May even encourage people to return.

Jonathan Saar December 14, 2010 at 3:41 pm

Mack let me share you what we have been able to accomplish for The Training Factor. We look at our blog content from both perspectives. We want to engage our regularly active online audience and we want to be able to attract those who don’t know about us. The latter has happened as a result of consistent content and regular use of both short and long tail keywords in each post. We are in the process of a site redesign since our blog visits organically searched are now about to surpass our static site visits.

There are still many folks that just don’t know what they are looking for and that is where your topic for today comes into play. The data within google analytics really helps with content decisions. Thanks for your post. There are some hiccups with GA but overall its encouraging when you see your content drive your site stats.

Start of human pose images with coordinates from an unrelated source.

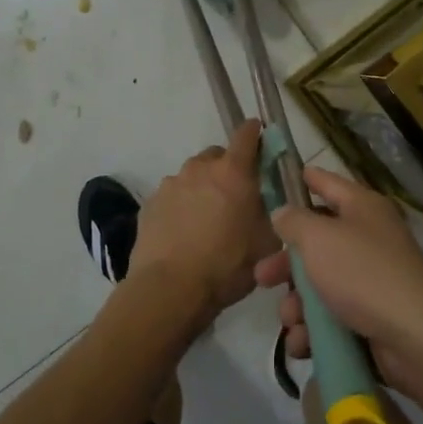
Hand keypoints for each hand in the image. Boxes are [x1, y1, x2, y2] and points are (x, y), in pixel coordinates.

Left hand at [130, 119, 278, 318]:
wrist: (169, 289)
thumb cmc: (227, 265)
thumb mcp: (266, 243)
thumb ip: (273, 214)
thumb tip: (274, 204)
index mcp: (233, 172)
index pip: (246, 135)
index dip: (255, 134)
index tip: (260, 139)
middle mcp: (199, 168)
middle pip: (216, 156)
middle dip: (227, 169)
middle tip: (234, 197)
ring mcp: (170, 184)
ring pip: (192, 176)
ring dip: (201, 189)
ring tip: (205, 222)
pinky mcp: (149, 204)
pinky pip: (172, 197)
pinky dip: (180, 207)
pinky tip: (183, 234)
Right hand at [253, 165, 422, 395]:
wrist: (415, 337)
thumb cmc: (363, 274)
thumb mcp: (319, 239)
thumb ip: (294, 222)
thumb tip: (283, 213)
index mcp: (362, 208)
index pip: (327, 183)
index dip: (303, 179)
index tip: (277, 180)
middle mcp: (367, 238)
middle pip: (316, 243)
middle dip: (286, 264)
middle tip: (262, 277)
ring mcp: (370, 280)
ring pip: (319, 285)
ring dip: (297, 305)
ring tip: (291, 321)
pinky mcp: (369, 318)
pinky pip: (331, 318)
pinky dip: (314, 330)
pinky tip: (302, 343)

Gabriele Maidecchi December 15, 2010 at 4:04 am

I am actually sitting on a 19.75% from search engines and 73,27% new visitors values, however I don’t agree with narrowing our arguments list too much. Of course, there’s a good balance to find here, and that’s the hardest part. I don’t really like all-in-one blogs treating 100 arguments at the same time, but I think limiting to just 2 or 3 can have bad results as well.

Shailender from India Darshan December 17, 2010 at 2:19 am

I am a newbie in blog posting so I don’t have enough idea but surely I keep visiting here to hear important tips from the experts.